La grève des contrôleurs qui perturbé considérablement le trafic voyageurs durant le week-end de Noël, met à jour, d'une part, la crise profonde d'un service public essentiel et, d'autre part, la stratégie des luttes sociales en France.
Comment agir d'une manière efficace pour ses conditions de vie et de travail, en cette fin d'année 2022, dans une profession, qui relève du service public ?
Ce dernier conflit social portait sur les revendications des contrôleurs, les seuls salariés présents dans les trains en contact avec les voyageurs, eux-mêmes mécontents des services SNCF.

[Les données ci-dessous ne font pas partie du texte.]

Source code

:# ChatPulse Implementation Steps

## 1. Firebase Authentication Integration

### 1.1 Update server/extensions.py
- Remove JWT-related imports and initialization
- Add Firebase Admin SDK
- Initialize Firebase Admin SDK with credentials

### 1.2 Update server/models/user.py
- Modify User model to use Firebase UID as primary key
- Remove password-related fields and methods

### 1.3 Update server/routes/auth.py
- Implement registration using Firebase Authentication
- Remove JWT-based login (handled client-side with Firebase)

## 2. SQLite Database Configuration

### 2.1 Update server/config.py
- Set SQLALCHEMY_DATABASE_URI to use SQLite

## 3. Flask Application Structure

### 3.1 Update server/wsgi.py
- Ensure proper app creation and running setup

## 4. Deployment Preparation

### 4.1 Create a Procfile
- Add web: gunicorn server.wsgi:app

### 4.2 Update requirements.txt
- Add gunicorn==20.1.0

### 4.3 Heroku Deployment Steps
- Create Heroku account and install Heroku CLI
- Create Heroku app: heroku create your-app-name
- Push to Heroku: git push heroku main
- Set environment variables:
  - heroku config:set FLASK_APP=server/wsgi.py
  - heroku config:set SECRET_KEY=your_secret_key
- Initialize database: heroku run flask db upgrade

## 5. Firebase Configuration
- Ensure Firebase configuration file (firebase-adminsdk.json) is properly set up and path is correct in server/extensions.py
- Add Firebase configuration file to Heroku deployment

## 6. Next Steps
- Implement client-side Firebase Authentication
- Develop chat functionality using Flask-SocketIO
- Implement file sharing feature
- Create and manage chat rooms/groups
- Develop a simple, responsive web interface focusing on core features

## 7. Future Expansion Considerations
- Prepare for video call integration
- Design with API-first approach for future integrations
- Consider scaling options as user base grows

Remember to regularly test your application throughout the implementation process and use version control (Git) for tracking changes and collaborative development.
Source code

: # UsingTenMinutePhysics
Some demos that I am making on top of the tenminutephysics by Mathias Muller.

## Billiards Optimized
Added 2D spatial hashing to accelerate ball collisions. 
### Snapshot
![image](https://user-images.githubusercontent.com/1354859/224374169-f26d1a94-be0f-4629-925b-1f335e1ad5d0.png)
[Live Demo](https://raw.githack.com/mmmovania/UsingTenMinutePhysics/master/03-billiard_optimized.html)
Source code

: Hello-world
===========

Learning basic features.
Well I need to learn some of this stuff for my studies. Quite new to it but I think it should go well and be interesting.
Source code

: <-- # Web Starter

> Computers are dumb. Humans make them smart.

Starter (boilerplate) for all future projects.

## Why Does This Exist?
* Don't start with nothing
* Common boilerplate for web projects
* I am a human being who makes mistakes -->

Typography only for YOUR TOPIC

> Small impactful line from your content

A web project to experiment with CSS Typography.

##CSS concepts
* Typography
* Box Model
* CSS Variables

Déjà, en 2005, à la suite du viol d'une contrôleuse, ses collègues avaient débrayé avant de lancer une pétition hors syndicats, pour l'amélioration de leur statut.
S'ajoute à cette situation, la question des rémunérations en perpétuelle dégradation. Et une longue négociation sans issue convenable pour les contrôleurs.
D'où le conflit actuel et la grève massive du week-end de Noël.
Ce qui a déterminé la Direction de la SNCF à proposer des avancées nouvelles, et, de ce fait, l’annulation du mouvement prévu pour le Nouvel An.
Ce conflit social à mis à jour les difficultés du mouvement syndical à mobiliser une profession sur des objectifs communs ou catégoriel.
Disons que les réformes successives de la SNCF, depuis plus de quarante ans, en vue d'offrir ce service public au privé ont modifié considérablement la profession. D'abord en nombre : les cheminots dépassaient 254.400 au début des années 80, alors qu'ils ne sont plus aujourd'hui que 136.388...
Ensuite le changement de statut des personnels, l'éclatement de l'entreprise en plusieurs filiales, l'embauche des nouveaux salariés, qui ne sont plus les héritiers des combats historiques des cheminots et qui ne bénéficient plus de leur statut.
Toutes ces "réformes" réalisées en vue de la privatisation du service public du rail jouent sur la combativité des cheminots.
Sans oublier, le massacre du Code du Travail, opéré par Macron dès les premiers jours de son entrée à l'Elysée, en 2017, privant ainsi les salariés des armes légales que la lutte et la loi leur avaient données.
Ainsi, "Le Monde", sur une page (daté du 24 décembre), note sous le titre "SNCF : un mouvement venu du terrain"
"Alors qu'Emmanuel Macron menace de revoir les règles de préavis de grève, Sud Rail estime qu'il ne faut pas s'étonner de l'apparition de 'collectifs' comme celui constitué par les contrôleurs à l'initiative de ce mouvement de grève, lorsqu'on a supprimé 70% des effectifs syndicaux en fusionnant les anciens comités d'entreprise et comités d'hygiène et sécurité et des conditions de travail (CHSCT).
Ajoutons la fermeture des guichets et des gares - et la suppression du personnel affecté - privent la population de nombreuses cités de l'emploi du réseau ferré avec la tentative de lui substituer un réseau de bus privés, a détruit un service public, connu et envié à l'étranger, par son maillage fin du territoire, ses records de ponctualité, ses trains de prestige, tel "le Mistral" ou "le Capitole". Et dès les années 80, les premiers TGV.
Cette volonté du pouvoir financier de s'accaparer pour les privatiser, les joyaux des infrastructures nationales que la France s'était données, sont la cause essentielle de son mal-être et des fractures de la société.